DX NetOps

Everyone,

We are working to get SNMPv3 traps into Spectrum.  We are sending the traps to a single lab server. I have done the following:

• validated that we can see the raw, unencrypted trap using tcpdump
• enabled Trap Director
• created an SNMPv3 profile with the applicable credentials
• have an EventAdmin model created with the IP of the device sending the SNMPv3 trap

The trap was manually mapped from a v1 trap, so I'm not sure if any additional mapping is required for the v3 trap since I cannot see it in Spectrum. I removed the mapping to see if there were any events for the trap, but there weren't any.

What else can we look at to get this working?

Karen,

Did you create the V3 profile on both the Trap Director server and the server receiving the redirected trap?

Joe

Karen are you all set with this question?  Did creating a V3 profile as Joe suggested resolve this?

--

Rene'

I have the trap being sent to the server where the model lives.  I do have the SNMPv3 profile enabled/created there. I've also enabled Trap Director on the same server.  

I can validate the trap is coming in using tcpdump, but I don't see anything on the applicable device model.  I do have a manually created event mapping (based on the v2 trap we received prior) - I'm not sure if this should make a different or not.

Karen,

Verify the v3 creds sent with the trap are the same as the ones used to model the device in Spectrum. I have seen where the v3 trap creds and the v3 snmp creds are different.

Joe

I've asked the customer to validate that and they say that the creds I have been given are used on that device.  I cannot model the host with the credentials they've provided me which I believe I should be able to do, correct?  

One way to verify if the creds are correct is to get a sniffer of the trap. Import the sniffer into wireshark and then Edit the wireshark User Table in the Preferences to add the creds and see if they are decoded. If they do not decode them then the Spectrum profile using them cannot.

Joe

Hello Joe,

So basically, if I cannot decode the RAW trap, then the creds I have are invalid, correct?  I'll give that a try.

Hello Joe,

Wireshark is reporting the following.  

Hi Karen,

Based on your packet capture, it appears to be related to the privacy parameters. Please verify the privacy encryption algorithm is set correctly.
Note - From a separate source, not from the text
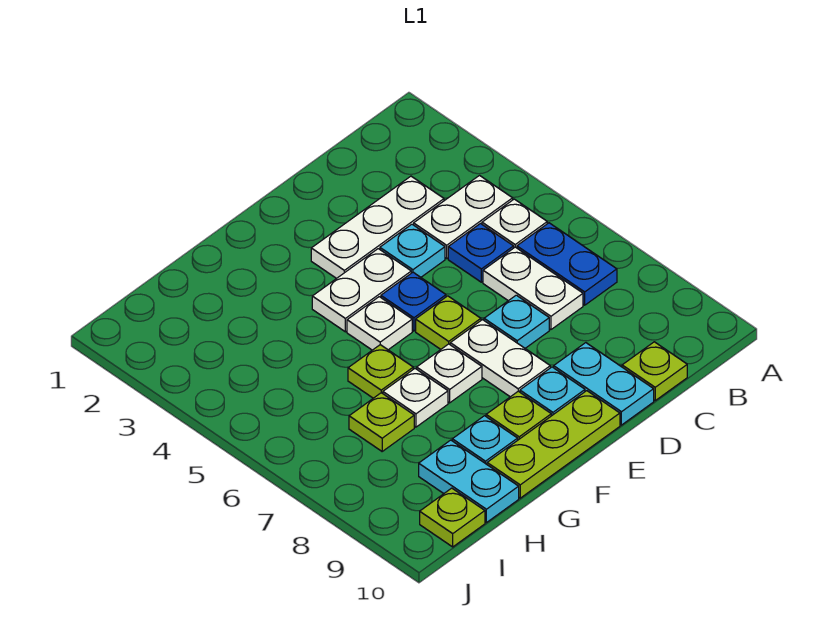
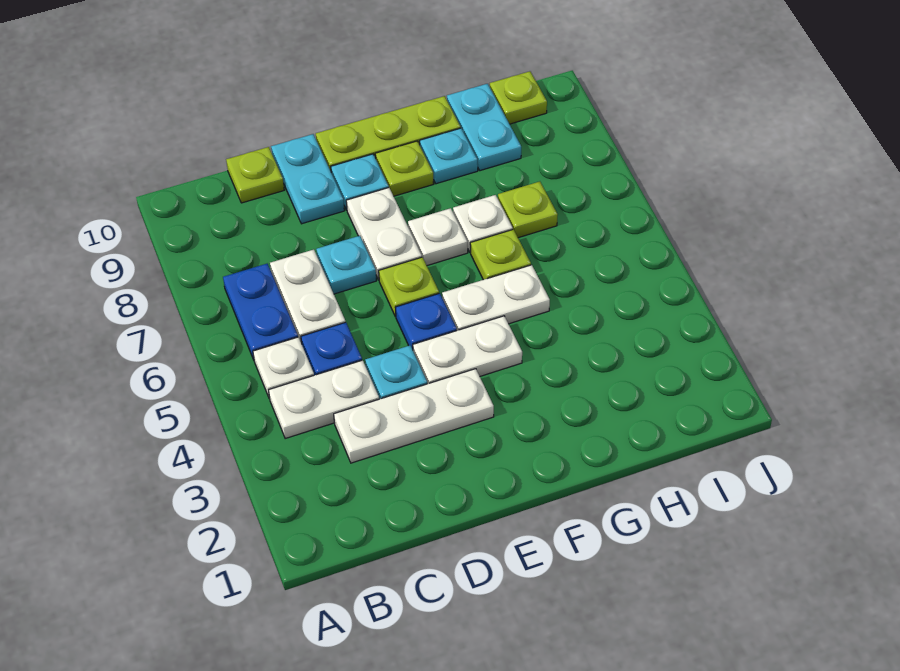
white 1x1 plate [347,297,412,350] -> white 1x2 plate [442,265,550,330]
Spectrum 10.2.1 supports the following encryption algorithms for privacy:

• DES: Data Encryption Standard (DES) is a 64-bit standard that encrypts and decrypts data.
• 3DES: Data Encryption Standard (DES) is a 64-bit standard that encrypts and decrypts data three times.
• AES: Advanced Encryption Standard (AES) is a 128-bit standard, cryptographic algorithm that encrypts and decrypts data.
• AES256: Advanced Encryption Standard (AES 256) is a 256-bit standard, cryptographic algorithm that encrypts and decrypts data.

By default Spectrum uses DES.

I would try modeling the device with the SNMPv3 profile first, however, I think the traps could use a completely different profile than that used to model the device. But typically they should be the same. If you try modeling the device, get a packet capture. If the modeling fails, look for any Report PDU's coming back from the device, they should help determine why the modeling failed.

1. usmStatsUnsupportedSecurityLevel (1.3.6.1.6.3.15.1.1.1.0) - This is set when the security level specified is not supported by the agent.
2. usmStatsNotInTimeWindows (1.3.6.1.6.3.15.1.1.2.0) - This is set when the engineTime specified is not within the timeWindow of agent.
3. usmStatsUnknownUserNames (1.3.6.1.6.3.15.1.1.3.0) - This is set when the user name specified is not present in the agent.
4. usmStatsUnknownEngineIDs (1.3.6.1.6.3.15.1.1.4.0) - This is set when the snmpEngineID specified in the request message does not match with that of the agent.
5. usmStatsWrongDigests (1.3.6.1.6.3.15.1.1.5.0) - This is set when the password specified is not correct.
6. usmStatsDecryptionErrors (1.3.6.1.6.3.15.1.1.6.0) - This is set when the packet is unable to decrypt on the agent side. This error occurs while querying an AuthPriv user.

Hope this is helpful,

Brad

Brad,

Thank you.  I am trying to get clarity from the customer and sent that screen capture along to them.  

They have asked to put this specific issue on the back burner, so I will mark it as answered for now. I think there is enough information here for us to get it going when they are ready to resume.